▶ _Instructions to follow_: Return the entries below as a JSON list of strings, one per line and skipping blank lines, starting at the line that has "# 树莓派 Zero + HQ 相机" and stopping after the line that has "[ ![Murky_Forest.png](Murky_Forest.png) ](Murky_Forest.png)". Leave the pictures out of your answer.

▶ _Given information_:
--

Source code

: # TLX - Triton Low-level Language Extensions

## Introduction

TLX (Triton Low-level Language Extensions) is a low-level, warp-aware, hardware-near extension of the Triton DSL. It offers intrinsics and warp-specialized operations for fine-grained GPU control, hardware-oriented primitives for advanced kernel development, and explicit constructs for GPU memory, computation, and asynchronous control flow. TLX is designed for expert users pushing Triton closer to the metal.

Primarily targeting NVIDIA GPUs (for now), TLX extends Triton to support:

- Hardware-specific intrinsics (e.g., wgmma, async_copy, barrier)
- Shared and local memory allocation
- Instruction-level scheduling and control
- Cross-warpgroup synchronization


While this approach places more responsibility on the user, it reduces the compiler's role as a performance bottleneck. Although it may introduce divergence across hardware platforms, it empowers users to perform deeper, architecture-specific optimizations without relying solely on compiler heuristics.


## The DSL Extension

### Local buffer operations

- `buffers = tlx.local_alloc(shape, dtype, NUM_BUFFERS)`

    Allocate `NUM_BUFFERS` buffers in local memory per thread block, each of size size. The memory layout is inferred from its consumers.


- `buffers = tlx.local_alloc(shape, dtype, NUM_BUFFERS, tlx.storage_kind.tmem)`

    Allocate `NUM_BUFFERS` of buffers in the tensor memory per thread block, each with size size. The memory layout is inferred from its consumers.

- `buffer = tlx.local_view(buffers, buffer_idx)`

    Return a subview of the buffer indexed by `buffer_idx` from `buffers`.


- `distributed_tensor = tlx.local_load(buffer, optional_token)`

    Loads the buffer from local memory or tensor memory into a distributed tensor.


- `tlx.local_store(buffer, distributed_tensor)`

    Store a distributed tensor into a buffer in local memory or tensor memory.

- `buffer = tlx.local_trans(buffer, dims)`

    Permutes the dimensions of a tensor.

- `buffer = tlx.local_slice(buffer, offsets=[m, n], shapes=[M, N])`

--

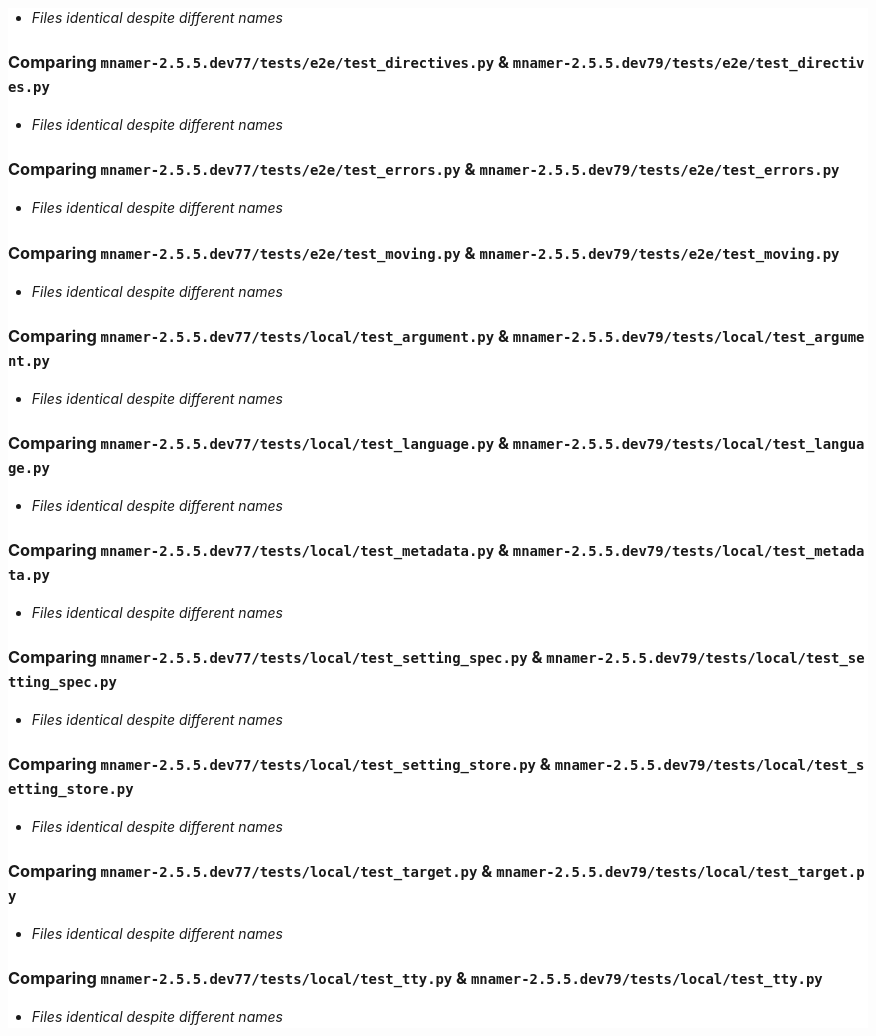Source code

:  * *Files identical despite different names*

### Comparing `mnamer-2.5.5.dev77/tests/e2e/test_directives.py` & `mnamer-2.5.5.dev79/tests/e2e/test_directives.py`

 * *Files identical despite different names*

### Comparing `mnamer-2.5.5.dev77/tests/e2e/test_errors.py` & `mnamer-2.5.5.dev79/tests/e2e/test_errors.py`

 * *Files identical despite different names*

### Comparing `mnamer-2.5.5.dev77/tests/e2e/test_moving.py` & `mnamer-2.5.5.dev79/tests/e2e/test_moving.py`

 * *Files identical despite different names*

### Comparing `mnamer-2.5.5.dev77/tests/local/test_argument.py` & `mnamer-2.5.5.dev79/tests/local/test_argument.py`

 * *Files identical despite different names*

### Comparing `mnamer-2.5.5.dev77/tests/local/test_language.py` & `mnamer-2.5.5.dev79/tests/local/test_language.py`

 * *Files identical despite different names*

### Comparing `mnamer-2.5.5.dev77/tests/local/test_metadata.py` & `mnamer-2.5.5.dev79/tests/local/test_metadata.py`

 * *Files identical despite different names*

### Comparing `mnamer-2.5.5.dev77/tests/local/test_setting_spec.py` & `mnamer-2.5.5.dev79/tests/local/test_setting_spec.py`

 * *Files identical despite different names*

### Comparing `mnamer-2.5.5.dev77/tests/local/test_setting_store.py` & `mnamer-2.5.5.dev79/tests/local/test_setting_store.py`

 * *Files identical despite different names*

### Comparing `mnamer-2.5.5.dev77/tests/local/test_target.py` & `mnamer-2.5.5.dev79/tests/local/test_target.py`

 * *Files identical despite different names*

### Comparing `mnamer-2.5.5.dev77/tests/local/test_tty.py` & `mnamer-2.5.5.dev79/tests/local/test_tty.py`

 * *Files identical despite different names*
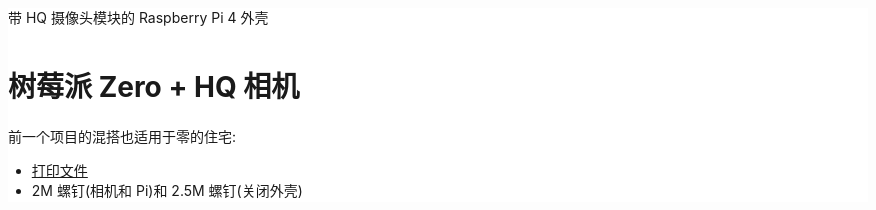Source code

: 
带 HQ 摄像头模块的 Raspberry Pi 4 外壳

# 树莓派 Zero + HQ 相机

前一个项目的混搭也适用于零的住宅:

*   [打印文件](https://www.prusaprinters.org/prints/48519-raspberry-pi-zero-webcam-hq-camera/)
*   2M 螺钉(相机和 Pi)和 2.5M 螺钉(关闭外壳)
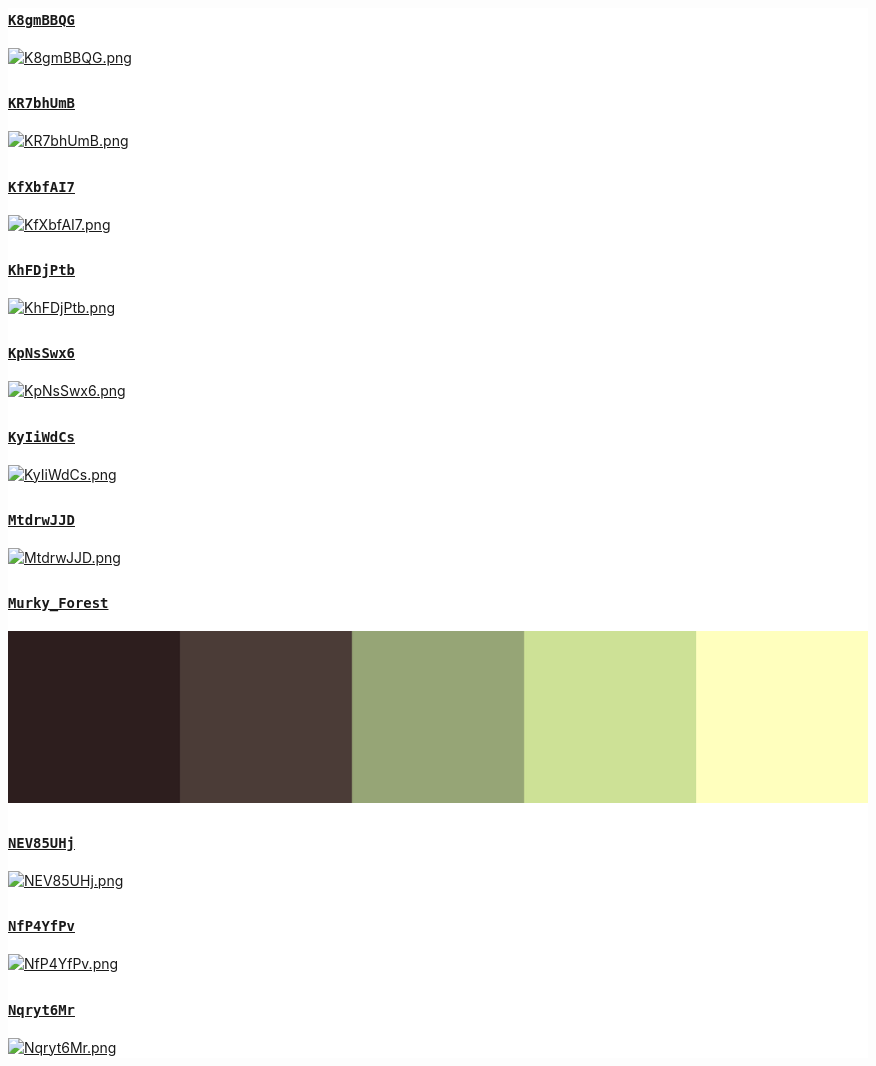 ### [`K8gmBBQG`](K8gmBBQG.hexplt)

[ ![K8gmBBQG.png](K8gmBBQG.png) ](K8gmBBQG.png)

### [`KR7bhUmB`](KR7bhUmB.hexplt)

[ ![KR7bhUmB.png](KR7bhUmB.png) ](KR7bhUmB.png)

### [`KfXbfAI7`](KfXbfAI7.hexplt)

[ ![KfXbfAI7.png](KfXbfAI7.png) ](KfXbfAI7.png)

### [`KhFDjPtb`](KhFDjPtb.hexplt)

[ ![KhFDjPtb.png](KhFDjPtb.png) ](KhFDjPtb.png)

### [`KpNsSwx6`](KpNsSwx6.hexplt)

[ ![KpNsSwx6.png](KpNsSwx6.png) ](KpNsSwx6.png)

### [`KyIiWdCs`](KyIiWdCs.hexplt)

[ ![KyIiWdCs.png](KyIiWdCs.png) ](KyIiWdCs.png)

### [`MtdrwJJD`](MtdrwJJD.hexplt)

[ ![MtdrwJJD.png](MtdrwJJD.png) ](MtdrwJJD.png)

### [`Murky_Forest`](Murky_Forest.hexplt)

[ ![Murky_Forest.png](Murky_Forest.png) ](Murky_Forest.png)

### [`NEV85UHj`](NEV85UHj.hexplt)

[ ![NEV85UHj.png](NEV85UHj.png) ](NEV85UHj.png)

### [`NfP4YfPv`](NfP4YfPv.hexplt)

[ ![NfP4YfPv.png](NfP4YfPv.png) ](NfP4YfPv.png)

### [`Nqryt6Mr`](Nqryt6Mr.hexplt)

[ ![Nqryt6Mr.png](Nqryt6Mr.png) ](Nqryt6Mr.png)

--

▶ _Exercise answer_:
[
  "# 树莓派 Zero + HQ 相机",
  "前一个项目的混搭也适用于零的住宅:",
  "*   [打印文件](https://www.prusaprinters.org/prints/48519-raspberry-pi-zero-webcam-hq-camera/)",
  "*   2M 螺钉(相机和 Pi)和 2.5M 螺钉(关闭外壳)",
  " ### [`K8gmBBQG`](K8gmBBQG.hexplt)",
  "[ ![K8gmBBQG.png](K8gmBBQG.png) ](K8gmBBQG.png)",
  "### [`KR7bhUmB`](KR7bhUmB.hexplt)",
  "[ ![KR7bhUmB.png](KR7bhUmB.png) ](KR7bhUmB.png)",
  "### [`KfXbfAI7`](KfXbfAI7.hexplt)",
  "[ ![KfXbfAI7.png](KfXbfAI7.png) ](KfXbfAI7.png)",
  "### [`KhFDjPtb`](KhFDjPtb.hexplt)",
  "[ ![KhFDjPtb.png](KhFDjPtb.png) ](KhFDjPtb.png)",
  "### [`KpNsSwx6`](KpNsSwx6.hexplt)",
  "[ ![KpNsSwx6.png](KpNsSwx6.png) ](KpNsSwx6.png)",
  "### [`KyIiWdCs`](KyIiWdCs.hexplt)",
  "[ ![KyIiWdCs.png](KyIiWdCs.png) ](KyIiWdCs.png)",
  "### [`MtdrwJJD`](MtdrwJJD.hexplt)",
  "[ ![MtdrwJJD.png](MtdrwJJD.png) ](MtdrwJJD.png)",
  "### [`Murky_Forest`](Murky_Forest.hexplt)",
  "[ ![Murky_Forest.png](Murky_Forest.png) ](Murky_Forest.png)"
]